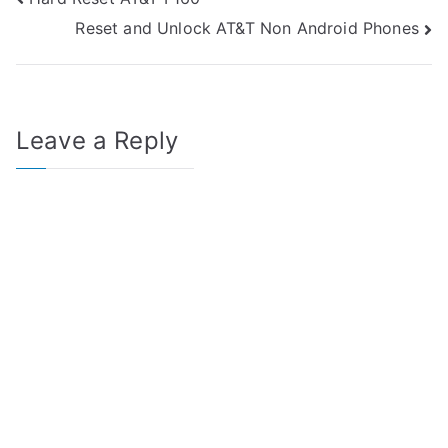
Post
Reset and Unlock AT&T Non Android Phones
navigation
Leave a Reply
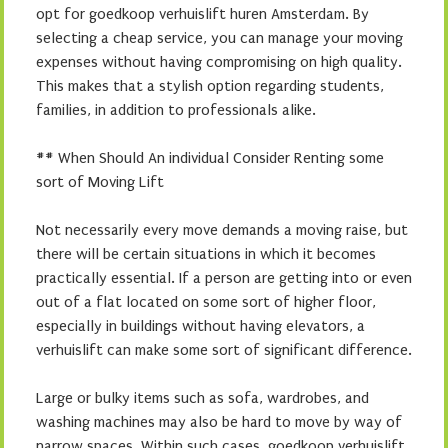
opt for goedkoop verhuislift huren Amsterdam. By
selecting a cheap service, you can manage your moving
expenses without having compromising on high quality.
This makes that a stylish option regarding students,
families, in addition to professionals alike.
## When Should An individual Consider Renting some
sort of Moving Lift
Not necessarily every move demands a moving raise, but
there will be certain situations in which it becomes
practically essential. If a person are getting into or even
out of a flat located on some sort of higher floor,
especially in buildings without having elevators, a
verhuislift can make some sort of significant difference.
Large or bulky items such as sofa, wardrobes, and
washing machines may also be hard to move by way of
narrow spaces. Within such cases, goedkoop verhuislift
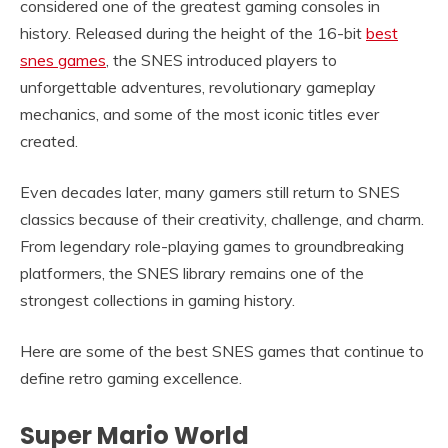
considered one of the greatest gaming consoles in
history. Released during the height of the 16-bit
best
snes games
, the SNES introduced players to
unforgettable adventures, revolutionary gameplay
mechanics, and some of the most iconic titles ever
created.
Even decades later, many gamers still return to SNES
classics because of their creativity, challenge, and charm.
From legendary role-playing games to groundbreaking
platformers, the SNES library remains one of the
strongest collections in gaming history.
Here are some of the best SNES games that continue to
define retro gaming excellence.
Super Mario World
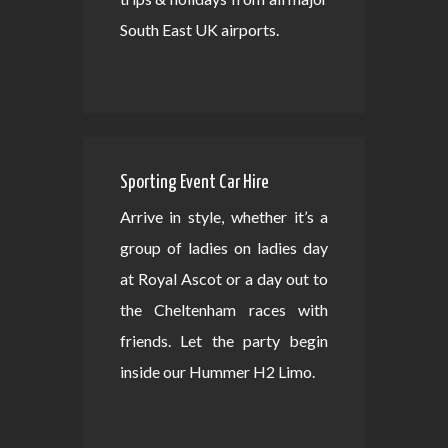
South East UK airports.
Sporting Event Car Hire
Arrive in style, whether it’s a
group of ladies on ladies day
at Royal Ascot or a day out to
the Cheltenham races with
friends. Let the party begin
inside our Hummer H2 Limo.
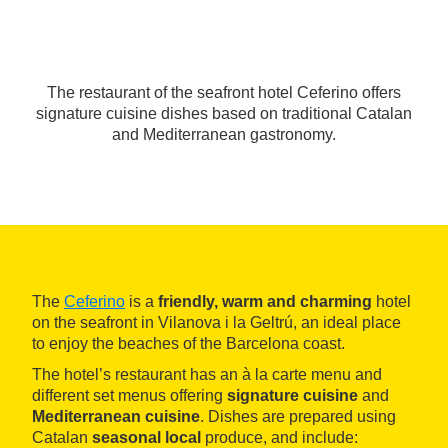
The restaurant of the seafront hotel Ceferino offers
signature cuisine dishes based on traditional Catalan
and Mediterranean gastronomy.
The
Ceferino
is a
friendly, warm and charming
hotel
on the seafront in Vilanova i la Geltrú, an ideal place
to enjoy the beaches of the Barcelona coast.
The hotel’s restaurant has an à la carte menu and
different set menus offering
signature cuisine
and
Mediterranean cuisine
. Dishes are prepared using
Catalan
seasonal
local
produce, and include:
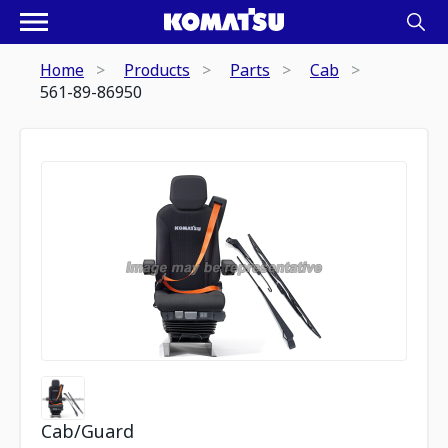
Home
Products
Parts
Cab
561-89-86950
Cab/Guard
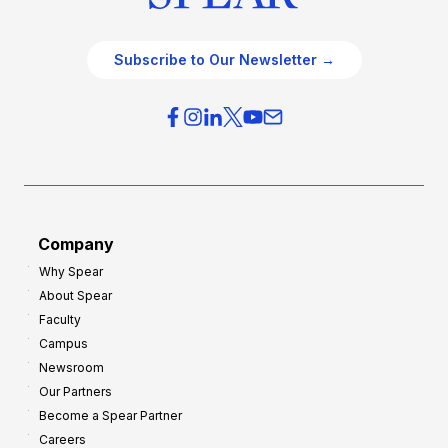
Subscribe to Our Newsletter →
Company
Why Spear
About Spear
Faculty
Campus
Newsroom
Our Partners
Become a Spear Partner
Careers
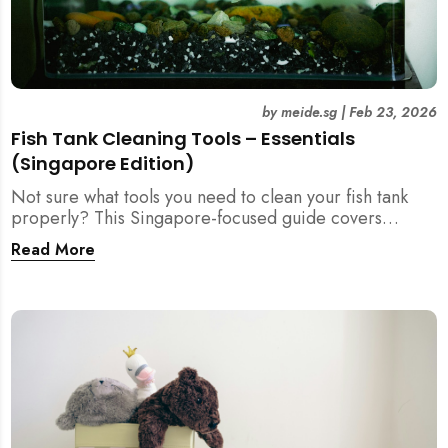
by
meide.sg
|
Feb 23, 2026
Fish Tank Cleaning Tools – Essentials
(Singapore Edition)
Not sure what tools you need to clean your fish tank
properly? This Singapore-focused guide covers
essential fish tank cleaning tools, what to avoid, and
Read More
how the right equipment protects fish health and your
home.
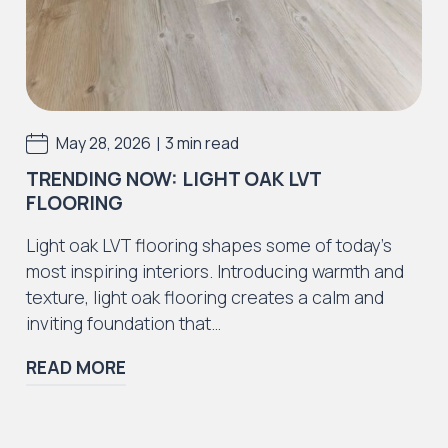
Incorrect adhesive use or application.
Incorrect preparation materials or defects
caused by preparation materials
Installation errors resulting in the floor to
|
May 28, 2026
3 min read
fail as a result.
TRENDING NOW: LIGHT OAK LVT
We strongly advise all purchasers of J2
FLOORING
Flooring products also purchase a recognised
LVT / SPC cleaning and maintenance solutions
Light oak LVT flooring shapes some of today’s
to withhold the guarantee. Please speak to
most inspiring interiors. Introducing warmth and
your supplier regarding this or use Dr Schutz
texture, light oak flooring creates a calm and
cleaning and maintenance products.
inviting foundation that…
For additional information or advice, please
READ MORE
consult your supplier.
*as commercial usage can vary, to ensure our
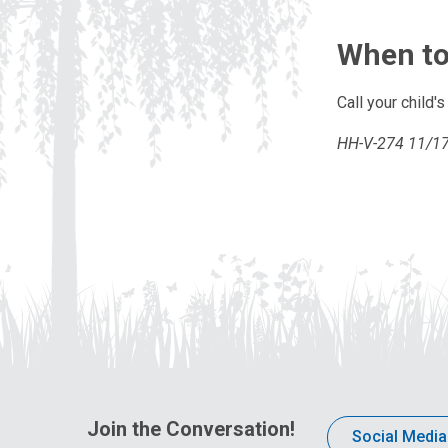
When to
Call your child'
HH-V-274 11/17 
Join the Conversation!
Social Media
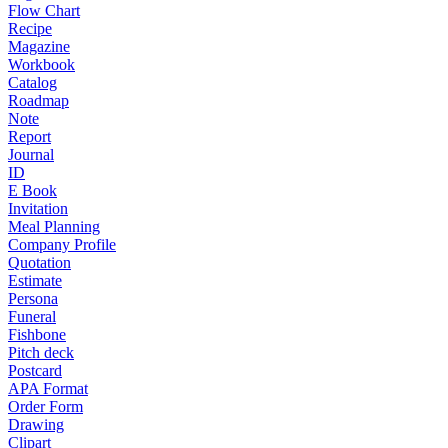
Flow Chart
Recipe
Magazine
Workbook
Catalog
Roadmap
Note
Report
Journal
ID
E Book
Invitation
Meal Planning
Company Profile
Quotation
Estimate
Persona
Funeral
Fishbone
Pitch deck
Postcard
APA Format
Order Form
Drawing
Clipart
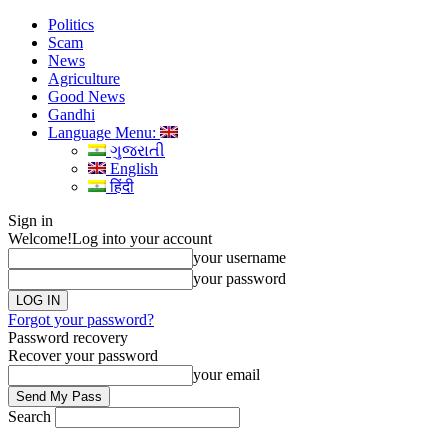
Politics
Scam
News
Agriculture
Good News
Gandhi
Language Menu:
ગુજરાતી
English
हिंदी
Sign in
Welcome!
Log into your account
your username
your password
Forgot your password?
Password recovery
Recover your password
your email
Search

===

■ PROBLEM DESCRIPTION ■
Take the line holding "Agriculture" and all lines after it through the end of the data, and set them down exactly.

■ OUTPUT FOR THIS TASK ■
Agriculture
Good News
Gandhi
Language Menu:
ગુજરાતી
English
हिंदी
Sign in
Welcome!
Log into your account
your username
your password
Forgot your password?
Password recovery
Recover your password
your email
Search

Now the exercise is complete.